Defense Watch 

Defense Dept. Gripped By Fear of the Millennials 

10  2,008 

By Sandra I. Erwin 

Cybersecurity czars spend billions of dollars building virtual walls to protect the Pentagon’s vast computer networks from relentless attacks by hackers, worms and viruses.

But they are now confronting what could be their most difficult challenge yet — the Web 2.0 revolution.

All the wonderful new ways in which the Internet has taken over the world — social networking, wikis, collaboration, user communities, smartphones — are proving to be huge headaches for the Defense Department. All this emphasis on information sharing, participation and empowerment of users is anathema to the Pentagon’s restrictive “we only do business inside our walls” philosophy. Outside the walls, things are way too scary.

It turns out that the worst offenders of the Pentagon’s cybersecurity code are not the Chinese or the Iranians, but its own young employees — both civilians and military troops in their teens and 20s — commonly known as the “millennials.”

Their bosses can’t fathom why millennials have to stay plugged into their social networks 24/7 at work and why they are so compelled to “share” and “comment” about everything. Why is it so hard for them to stay inside the firewall?

Millennials, incidentally, are also the Pentagon’s target audience. They are being recruited to join the military and to replace an aging civilian workforce. To their surprise, millennials find that the world inside the firewalls is not Web 2.0-friendly. At the Pentagon, generals and colonels go to meetings with pens and notepads. The 20-something troops mostly live by Metcalfe’s Law, spreading information with viral infection.

The Millennial weltanschauung stirs apprehension in senior commanders because they feel they are being second-guessed. The military has been notorious for cracking down on blogging, and it once tried to shut down troops’ access to Facebook.

The fear of intruders overwhelmingly overrides the desire to enjoy the conveniences that Web 2.0 has to offer.

“I absolutely believe in lockdown,” says Roberta Stempfley, deputy CIO at the Defense Information Systems Agency.

The gatekeepers struggle with how to enable troops in the field to do their jobs without compromising security, she tells an industry conference.
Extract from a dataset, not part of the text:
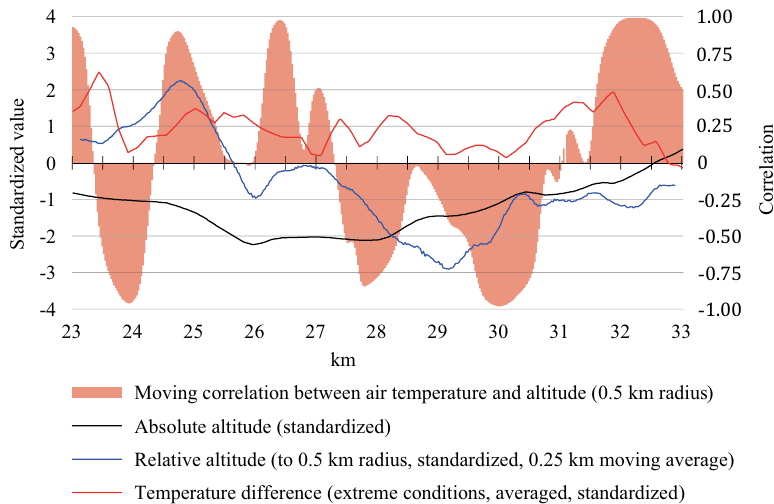
Moving correlation between air temperature and altitude (0.5 km radius) Absolute altitude (standardized) Relative altitude (to 0.5 km radius, standardized, 0.25 km moving average) Temperature difference (extreme conditions, averaged, Figure 1. An example of a set of parameters in a route in the Czech Republic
Although the Army calls itself a “net-centric” force, troops in war zones have limited access to the Internet or to mobile devices.

Defense officials say they want Web 2.0 technology, but how is that going to work out if employees are not allowed to email at Starbucks?
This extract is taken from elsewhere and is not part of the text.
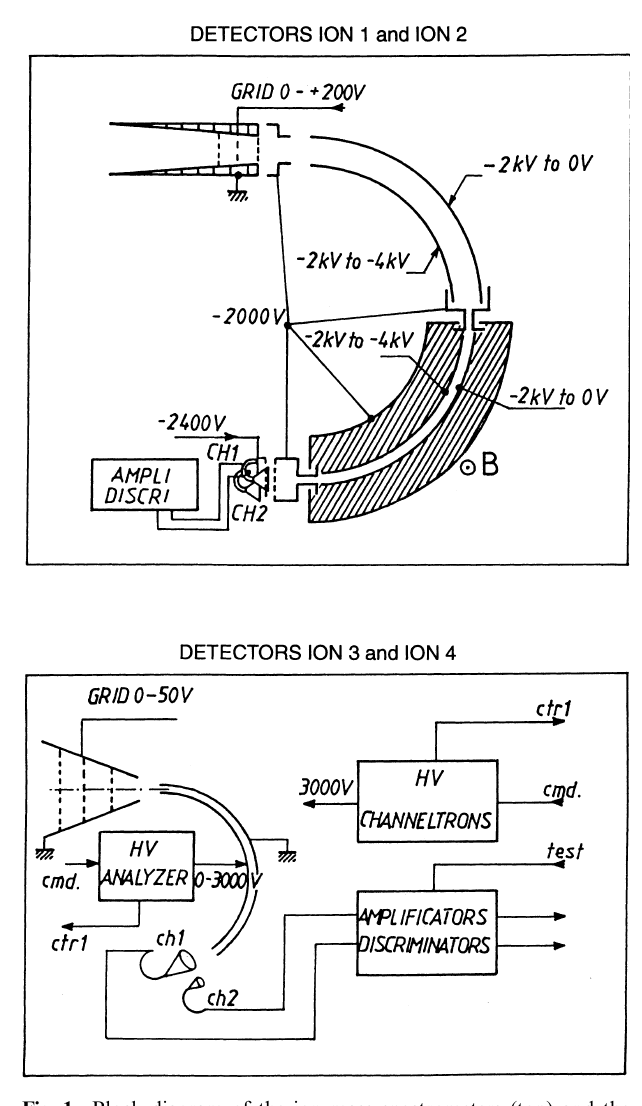
Fig. 1. Block diagram of the ion mass spectrometers (top) and the electron sensors (bottom)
Mobile devices, especially smartphones, are cybercops’ worst nightmare. “What keeps security people up at night is not the Iranians or the Chinese, it’s these things,” says John Hale, information officer for the Director of National Intelligence, while pointing at his Blackberry. The government has learned how to protect data in the traditional desktop PC environment, but mobile computing is a whole different animal. Security worries or not, mobile devices are everywhere in the military and the intelligence agencies, he says. “If you don’t have info at your fingertips it’s useless.”

The Pentagon ideally would like to “bring inside” the virtual communities and other Web 2.0 applications that are now available outside the walls, but that may cost more money than the government is willing to pay, says John Garing, chief information officer at DISA. “We haven’t cracked the nut on how to get it in an affordable way and get the benefits the millennials get in everyday life.”

The good news for contractors is that there could be lucrative opportunities in “secure” Web 2.0 technologies. “We have fixes but they’re not easy fixes,” says Chris Daly, security specialist at IBM Federal Division. He says the company plans to offer “firewalls to enable secure technologies in federated social networks.” Lewis Shepherd, chief technology officer at the Microsoft Institute for Advanced Technology in Governments, says the company is investing billions of dollars in “trustworthy computing” that will be marketed to federal agencies.

For the foreseeable future, it is doubtful that anything will change, considering that the Defense Department is still adjusting to version 1.0 of the Web.

But here’s an even scarier thought. While the Pentagon figures out what to do about irresponsible millennials stepping outside the wall and blogging on non-secure networks, the al-Qaidas out there are jumping on the Web 2.0 bandwagon without trepidation. The Web is, after all, the terrorists’ premier command-and-control network.